## Extracted text
* * * *

Allison Public Library Notes 4/26
“THE RISING SEA” by Clive Cussler . . . Investigating an alarming rise in the world's sea levels, Kurt, Joe and the rest of the NUMA scientific team uncover a diabolical plot to upset the Pacific balance of power by triggering natural disasters to displace billions of people.
“ACCIDENTAL HEROES” by Danielle Steel . . . A decorated former Air Force pilot, a pregnant flight attendant, and a dedicated TSA agent find their fates colliding with those of other fellow passengers who must fight for their lives during a fateful flight from New York to San Francisco. Given in memory of Bernard Franken.
“GODS OF HOWL MOUNTAIN” by Taylor Brown . . . Concocting potions and cures for her 1950s mountain-dwelling community, a folk healer with a dark past helps her bootleg-whiskey-runner grandson outmaneuver rivals, federal agents, snake charmers, and the mystery of his mother's long confinement in a mental hospital.
“I'LL BE YOUR BLUE SKY” by Marisa De Los Santos . . . Three weeks after an elderly neighbor helps her find the courage to end an unhealthy relationship, Clare unexpectedly inherits a small house from the woman and with the help of loved ones pieces together the story of the house and her courageous benefactor.
“EDUCATED” by Tara Westover . . . Traces the author's experiences as a child born to survivalists in the mountains of Idaho, describing her participation in her family's paranoid stockpiling activities and her resolve to educate herself well enough to earn acceptance into a prestigious university and the unfamiliar world beyond.

* * * *

## Supplied data
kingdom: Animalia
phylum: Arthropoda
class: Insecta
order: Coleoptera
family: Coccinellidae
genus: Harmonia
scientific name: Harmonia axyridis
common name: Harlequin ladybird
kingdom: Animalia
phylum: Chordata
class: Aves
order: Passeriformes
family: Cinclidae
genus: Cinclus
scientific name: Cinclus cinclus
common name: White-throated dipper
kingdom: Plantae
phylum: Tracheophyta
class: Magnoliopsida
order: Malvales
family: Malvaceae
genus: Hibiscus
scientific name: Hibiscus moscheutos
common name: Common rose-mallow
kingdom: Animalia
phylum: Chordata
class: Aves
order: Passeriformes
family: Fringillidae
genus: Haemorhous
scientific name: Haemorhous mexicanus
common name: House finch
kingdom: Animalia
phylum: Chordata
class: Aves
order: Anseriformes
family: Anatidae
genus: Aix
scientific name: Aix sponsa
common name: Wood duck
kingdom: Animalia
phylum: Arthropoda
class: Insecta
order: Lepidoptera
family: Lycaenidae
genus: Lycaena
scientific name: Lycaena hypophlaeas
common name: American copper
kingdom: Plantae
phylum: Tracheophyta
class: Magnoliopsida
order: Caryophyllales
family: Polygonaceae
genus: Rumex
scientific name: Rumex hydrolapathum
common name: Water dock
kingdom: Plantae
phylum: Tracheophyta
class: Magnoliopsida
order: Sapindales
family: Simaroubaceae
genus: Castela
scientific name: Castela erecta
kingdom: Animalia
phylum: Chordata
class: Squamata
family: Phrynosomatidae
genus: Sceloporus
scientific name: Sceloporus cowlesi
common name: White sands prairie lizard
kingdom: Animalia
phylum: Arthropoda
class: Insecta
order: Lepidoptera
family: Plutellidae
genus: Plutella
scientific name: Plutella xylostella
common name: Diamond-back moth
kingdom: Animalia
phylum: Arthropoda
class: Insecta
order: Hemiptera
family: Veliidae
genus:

* * * *

## Work order 1
Using the library book notes, say whether each statement agrees with the text: (a) "Accidental Heroes" was given in memory of Bernard Franken; (b) "Educated" takes place in the mountains of Montana; (c) Clare inherits the house three months after ending her relationship. For each, answer yes or no and quote the words of the text that decide it.
## Work order 2
Continue the library book notes from where they stop.
The rows have nothing to do with the library book notes.

## Task result 1
(a) Yes: "Given in memory of Bernard Franken."
(b) No: "born to survivalists in the mountains of Idaho"
(c) No: "Three weeks after an elderly neighbor helps her find the courage to end an unhealthy relationship"

## Task result 2
“TRUTH OR DARE” by Fern Michaels . . . After Joe Espinosa and his dog, Cyrus, discover three scared children alone in the woods off an isolated country road, the Men of the Sisterhood launch an investigation that will shock them beyond belief.
“ALL SHE LEFT BEHIND” by Jane Kirkpatrick . . . Longing to become a doctor in spite of the realities of 1870s Oregon, herbal healer Jennie Pickett supports herself and her challenging young son by caring for a terminally ill elderly patient, a situation that is complicated when she falls for the woman's widower.
“THE RECIPE BOX” by Viola Shipman . . . When her efforts to pursue a professional culinary life end in disappointment, Sam spends a summer working for the family pie shop and begins to learn about and understand the women in her life, her family's history, and her passion for food.
“SHOT ON GOLD” by Jaci Burton . . . United States Olympic teammates, hockey player "Mad Dog" Madigan and figure skater Amber Sloane, heat up the ice at the Winter Olympics in more ways than one.
FOR YOUNG READERS:
“BEATRICE ZINKER UPSIDE DOWN THINKER” by Shelley Johannes . . . A lively girl who does her best thinking while upside down embarks on a first day of third grade only to be confronted by a disappointing reunion with a best friend who has set aside their plans in favor of spending time with a cool newcomer.
“PETE THE CAT AND THE COOL CATERPILLAR” by James Dean . . . Discovering a super cool caterpillar while on a bug safari, Pete the Cat is very impressed by his new friend, who goes missing and triggers a search before revealing a wild surprise.
“THE BIG UMBRELLA” by Amy June Bates . . . A spacious umbrella welcomes anyone and everyone who needs shelter from the rain.
“JACK AND THE BEANSTALK AND THE FRENCH FRIES” by Mark Teague . . . Jack's magic beanstalk produces so many beans that soon everyone in the village is sick of eating them, and mad at Jack, and when he climbs the beanstalk he finds that Mr. Giant is equally fed up with beans--but fortunately Mrs. Giant suggests a solution to their diet problem.
NEW DVDs for your viewing enjoyment: MURDER ON THE ORIENT EXPRESS, THREE BILLBOARDS OUTSIDE EBBING MISSOURI, and FERDINAND.